An appeal to the State Supreme Court is “looking probable,” said Steven Dulan, the attorney who represented plaintiff and Ann Arbor resident Joshua Wade. He said he still has to have talks with Wade, and they have several weeks to make their final decision.
The Michigan Court of Appeals affirmed a lower court's ruling, 2 to 1, dismissing Wade’s complaint against a 2001 University of Michigan ordinance prohibiting firearms on university property for students, staff and the general public. Generally, as public institutions, universities have had a hard time pushing back against gun rights for the general public, oftentimes only being able to regulate students’ possession of firearms.
In 2016, 16 statehouses considered bills dealing with loosening or changing various regulations regarding the possession of guns on campuses, in some cases considering allowing concealed carry, according to a database compiled by advocacy group the Campaign to Keep Guns Off Campus.
Wade had sought a waiver exempting him from the university's firearm prohibition. When that failed, he sued on Second Amendment grounds, and also on grounds that the University of Michigan was violating state law prohibiting local governments from regulating certain aspects of gun laws.
The court sided with the university, ruling that the school is a “sensitive place,” as established in 2008 U.S. Supreme Court ruling District of Columbia v. Heller, where restrictions on the Second Amendment can be legal. Additionally, the court ruled that the university is a “state-level institution” and did not fall under a state law establishing which local governments cannot regulate gun laws, since they’re defined specifically under Michigan law as “a city, village, township or county.”
“We conclude, again, that the Legislature clearly limited the reach of [the law] to firearm regulations enacted by cities, villages, townships and counties,” Judge Mark J. Cavanagh wrote for the court’s majority opinion. “The university is not similarly situated to these entities; rather, it is a state-level, not a lower level or inferior level, governmental entity.”
The court also noted the “unique character” of the university's Board of Regents, citing the rights of the university for “matters involving the university’s management and control of its institution or property.”
Dulan, Wade’s attorney, said he disagreed with the court's ruling regarding the Board of Regents, and he believes the court has given the body too much power.
“Essentially, what’s happened is the Court of Appeals has place the Board of Regents of the University of Michigan on a co-equal status with the Michigan Legislature,” he said.
Dissenting, Judge David H. Sawyer focused on the authority of the university to regulate the possession of firearms for nonstudents and the general public who, as he notes, are legally allowed to carry guns in public spaces.

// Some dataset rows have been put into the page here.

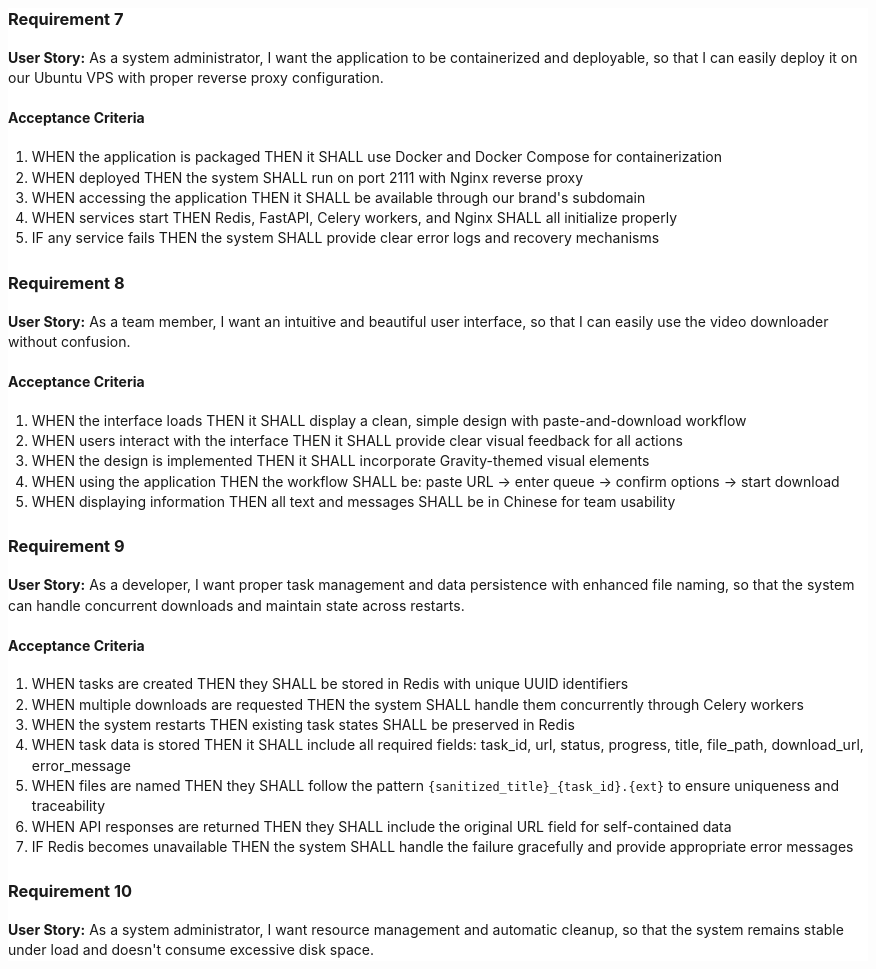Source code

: ### Requirement 7

**User Story:** As a system administrator, I want the application to be containerized and deployable, so that I can easily deploy it on our Ubuntu VPS with proper reverse proxy configuration.

#### Acceptance Criteria

1. WHEN the application is packaged THEN it SHALL use Docker and Docker Compose for containerization
2. WHEN deployed THEN the system SHALL run on port 2111 with Nginx reverse proxy
3. WHEN accessing the application THEN it SHALL be available through our brand's subdomain
4. WHEN services start THEN Redis, FastAPI, Celery workers, and Nginx SHALL all initialize properly
5. IF any service fails THEN the system SHALL provide clear error logs and recovery mechanisms

### Requirement 8

**User Story:** As a team member, I want an intuitive and beautiful user interface, so that I can easily use the video downloader without confusion.

#### Acceptance Criteria

1. WHEN the interface loads THEN it SHALL display a clean, simple design with paste-and-download workflow
2. WHEN users interact with the interface THEN it SHALL provide clear visual feedback for all actions
3. WHEN the design is implemented THEN it SHALL incorporate Gravity-themed visual elements
4. WHEN using the application THEN the workflow SHALL be: paste URL → enter queue → confirm options → start download
5. WHEN displaying information THEN all text and messages SHALL be in Chinese for team usability

### Requirement 9

**User Story:** As a developer, I want proper task management and data persistence with enhanced file naming, so that the system can handle concurrent downloads and maintain state across restarts.

#### Acceptance Criteria

1. WHEN tasks are created THEN they SHALL be stored in Redis with unique UUID identifiers
2. WHEN multiple downloads are requested THEN the system SHALL handle them concurrently through Celery workers
3. WHEN the system restarts THEN existing task states SHALL be preserved in Redis
4. WHEN task data is stored THEN it SHALL include all required fields: task_id, url, status, progress, title, file_path, download_url, error_message
5. WHEN files are named THEN they SHALL follow the pattern `{sanitized_title}_{task_id}.{ext}` to ensure uniqueness and traceability
6. WHEN API responses are returned THEN they SHALL include the original URL field for self-contained data
7. IF Redis becomes unavailable THEN the system SHALL handle the failure gracefully and provide appropriate error messages

### Requirement 10

**User Story:** As a system administrator, I want resource management and automatic cleanup, so that the system remains stable under load and doesn't consume excessive disk space.
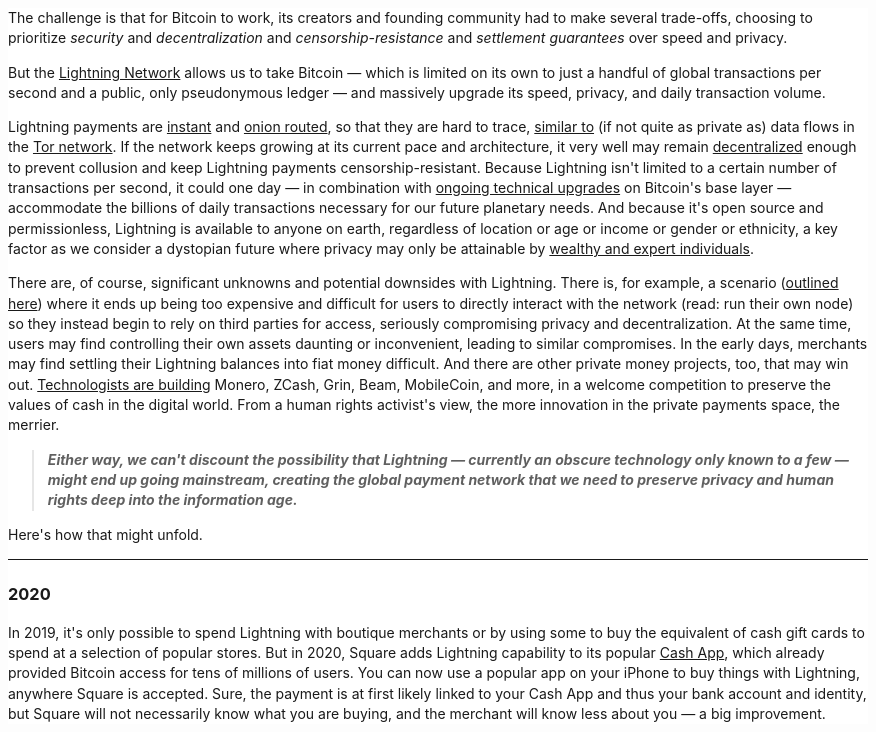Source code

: The challenge is that for Bitcoin to work, its creators and founding community had to make several trade-offs, choosing to prioritize _security_ and _decentralization_ and _censorship-resistance_ and _settlement guarantees_ over speed and privacy.

But the [Lightning Network](https://twitter.com/aantonop/status/980163365958975490?lang=en) allows us to take Bitcoin — which is limited on its own to just a handful of global transactions per second and a public, only pseudonymous ledger — and massively upgrade its speed, privacy, and daily transaction volume.

Lightning payments are [instant](https://coincenter.org/link/we-demonstrated-the-bitcoin-lightning-network-in-congress) and [onion routed](https://en.wikipedia.org/wiki/Onion_routing), so that they are hard to trace, [similar to](https://en.bitcoin.it/wiki/Privacy#Lightning_Network) (if not quite as private as) data flows in the [Tor network](https://www.torproject.org/). If the network keeps growing at its current pace and architecture, it very well may remain [decentralized](https://medium.com/hackernoon/them-lightning-network-nodes-sure-do-look-centralized-to-me-what-gives-ee39c9b12ac0) enough to prevent collusion and keep Lightning payments censorship-resistant. Because Lightning isn't limited to a certain number of transactions per second, it could one day — in combination with [ongoing technical upgrades](https://medium.com/galaxy-digital-global-research/taproot-schnorr-scalability-and-privacy-upgrades-for-bitcoin-e81b0df9101b) on Bitcoin's base layer — accommodate the billions of daily transactions necessary for our future planetary needs. And because it's open source and permissionless, Lightning is available to anyone on earth, regardless of location or age or income or gender or ethnicity, a key factor as we consider a dystopian future where privacy may only be attainable by [wealthy and expert individuals](https://www.nytimes.com/2019/03/12/technology/how-to-disappear-surveillance-state.html).

There are, of course, significant unknowns and potential downsides with Lightning. There is, for example, a scenario ([outlined here](https://www.kristovatlas.com/the-inevitability-of-privacy-in-lightning-networks/?source=post_page---------------------------)) where it ends up being too expensive and difficult for users to directly interact with the network (read: run their own node) so they instead begin to rely on third parties for access, seriously compromising privacy and decentralization. At the same time, users may find controlling their own assets daunting or inconvenient, leading to similar compromises. In the early days, merchants may find settling their Lightning balances into fiat money difficult. And there are other private money projects, too, that may win out. [Technologists are building](https://medium.com/human-rights-foundation-hrf/privacy-and-cryptocurrency-part-iii-should-you-use-a-privacy-coin-22dc71732a2f) Monero, ZCash, Grin, Beam, MobileCoin, and more, in a welcome competition to preserve the values of cash in the digital world. From a human rights activist's view, the more innovation in the private payments space, the merrier.

> **_Either way, we can't discount the possibility that Lightning — currently an obscure technology only known to a few — might end up going mainstream, creating the global payment network that we need to preserve privacy and human rights deep into the information age._**

Here's how that might unfold.

***

### **2020**

In 2019, it's only possible to spend Lightning with boutique merchants or by using some to buy the equivalent of cash gift cards to spend at a selection of popular stores. But in 2020, Square adds Lightning capability to its popular [Cash App](https://cash.app/bitcoin), which already provided Bitcoin access for tens of millions of users. You can now use a popular app on your iPhone to buy things with Lightning, anywhere Square is accepted. Sure, the payment is at first likely linked to your Cash App and thus your bank account and identity, but Square will not necessarily know what you are buying, and the merchant will know less about you — a big improvement.
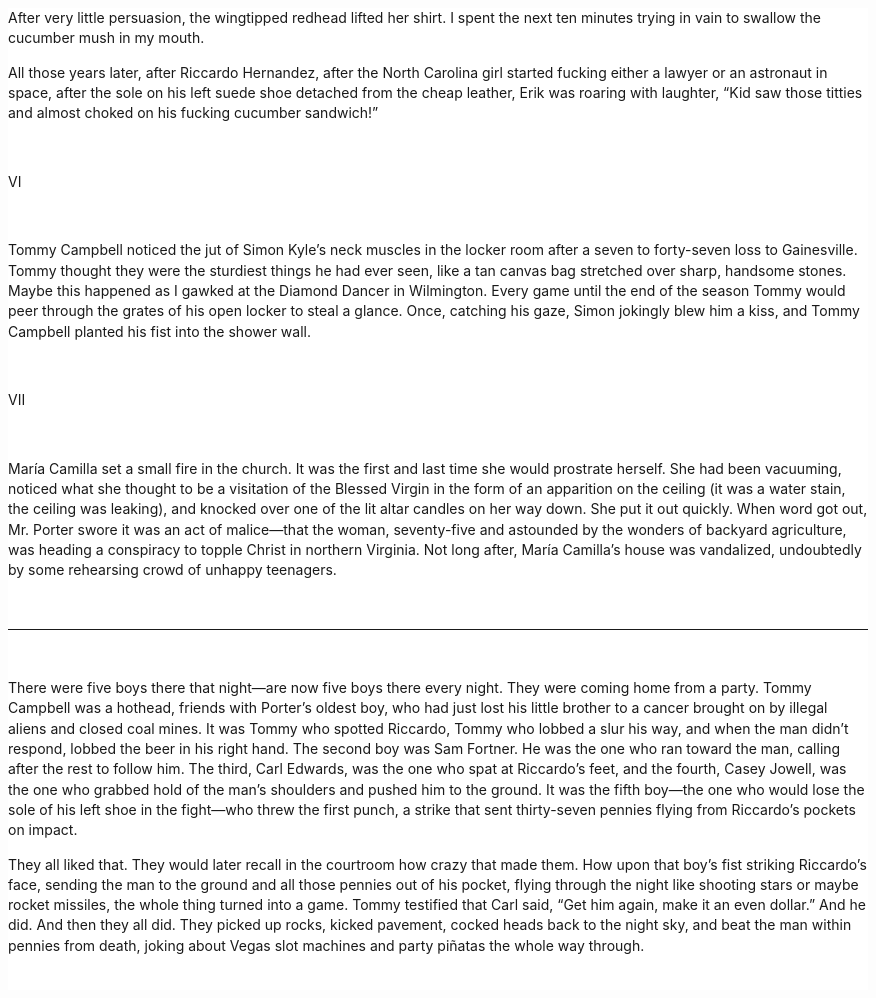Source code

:  After very little persuasion, the wingtipped redhead lifted her shirt. I spent the next ten minutes trying in vain to swallow the cucumber mush in my mouth.

 All those years later, after Riccardo Hernandez, after the North Carolina girl started fucking either a lawyer or an astronaut in space, after the sole on his left suede shoe detached from the cheap leather, Erik was roaring with laughter, “Kid saw those titties and almost choked on his fucking cucumber sandwich!”

  

 VI

  

 Tommy Campbell noticed the jut of Simon Kyle’s neck muscles in the locker room after a seven to forty-seven loss to Gainesville. Tommy thought they were the sturdiest things he had ever seen, like a tan canvas bag stretched over sharp, handsome stones. Maybe this happened as I gawked at the Diamond Dancer in Wilmington. Every game until the end of the season Tommy would peer through the grates of his open locker to steal a glance. Once, catching his gaze, Simon jokingly blew him a kiss, and Tommy Campbell planted his fist into the shower wall. 

  

 VII

  

 María Camilla set a small fire in the church. It was the first and last time she would prostrate herself. She had been vacuuming, noticed what she thought to be a visitation of the Blessed Virgin in the form of an apparition on the ceiling (it was a water stain, the ceiling was leaking), and knocked over one of the lit altar candles on her way down. She put it out quickly. When word got out, Mr. Porter swore it was an act of malice—that the woman, seventy-five and astounded by the wonders of backyard agriculture, was heading a conspiracy to topple Christ in northern Virginia. Not long after, María Camilla’s house was vandalized, undoubtedly by some rehearsing crowd of unhappy teenagers.

  

 * * *

  

 There were five boys there that night—are now five boys there every night. They were coming home from a party. Tommy Campbell was a hothead, friends with Porter’s oldest boy, who had just lost his little brother to a cancer brought on by illegal aliens and closed coal mines. It was Tommy who spotted Riccardo, Tommy who lobbed a slur his way, and when the man didn’t respond, lobbed the beer in his right hand. The second boy was Sam Fortner. He was the one who ran toward the man, calling after the rest to follow him. The third, Carl Edwards, was the one who spat at Riccardo’s feet, and the fourth, Casey Jowell, was the one who grabbed hold of the man’s shoulders and pushed him to the ground. It was the fifth boy—the one who would lose the sole of his left shoe in the fight—who threw the first punch, a strike that sent thirty-seven pennies flying from Riccardo’s pockets on impact. 

 They all liked that. They would later recall in the courtroom how crazy that made them. How upon that boy’s fist striking Riccardo’s face, sending the man to the ground and all those pennies out of his pocket, flying through the night like shooting stars or maybe rocket missiles, the whole thing turned into a game. Tommy testified that Carl said, “Get him again, make it an even dollar.” And he did. And then they all did. They picked up rocks, kicked pavement, cocked heads back to the night sky, and beat the man within pennies from death, joking about Vegas slot machines and party piñatas the whole way through.

  
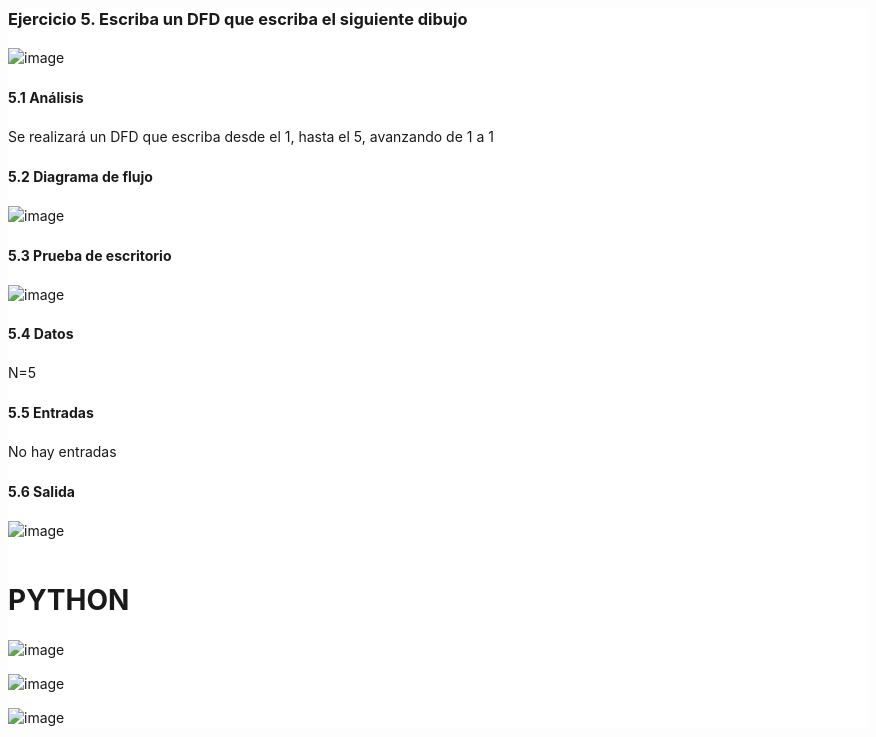   
### Ejercicio 5. Escriba un DFD que escriba el siguiente dibujo
  
 
 ![image](https://github.com/Abdiel-Cisneros/Fundamentos_Programacion_ICI/blob/main/28%20cuadro.png)
  
#### 5.1 Análisis
Se realizará un DFD que escriba desde el 1, hasta el 5, avanzando de 1 a 1

#### 5.2 Diagrama de flujo
![image](https://github.com/Abdiel-Cisneros/Fundamentos_Programacion_ICI/blob/main/28.jpg) 
#### 5.3 Prueba de escritorio
![image](https://github.com/Abdiel-Cisneros/Fundamentos_Programacion_ICI/blob/main/Prueba%20de%20escritorio28.png)
#### 5.4 Datos
N=5  
#### 5.5 Entradas
No hay entradas  
#### 5.6 Salida 

![image](https://github.com/Abdiel-Cisneros/Fundamentos_Programacion_ICI/blob/main/28%20cuadro1.png)  
  

  
  
  
  
  

  
  
  
  
  
  
  
  
  
  
  
  
  
  
  
  
  
  
  
  
  
  
  
  
  
  
  
  # PYTHON
  ![image](https://github.com/Abdiel-Cisneros/Fundamentos_Programacion_ICI/blob/main/Python%201.png)
  
  ![image](https://github.com/Abdiel-Cisneros/Fundamentos_Programacion_ICI/blob/main/Comentario%20en%20bloque%20Python.png)
  
  ![image](https://github.com/Abdiel-Cisneros/Fundamentos_Programacion_ICI/blob/main/C3.png)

He argued that a gun ban shouldn’t be able to apply to parts of campus that are accessible to the general public, though he wrote he wished to “leave to another case the questions of defendant’s authority to regulate the possession of firearms by its students or employees, or in areas in which the general public are prohibited access.”
He backed up his dissent writing that the university, although not a city, village, township or county, is still pre-empted by state law in general, and therefore the gun-regulation law regarding local governments -- which specifies local governments as a “city, village, township or county,” -- shouldn’t be the basis for determining whether the University of Michigan can regulate guns on campus.
“Clearly, the decisions of our courts on this topic do not support a proposition that defendant has free rein to determine which enactments of the Legislature it chooses to follow and which it chooses to ignore,” he wrote. “Turning to the issue at hand, I do not view applying pre-emption to the issue of firearm possession as invading either the university’s educational or financial autonomy.”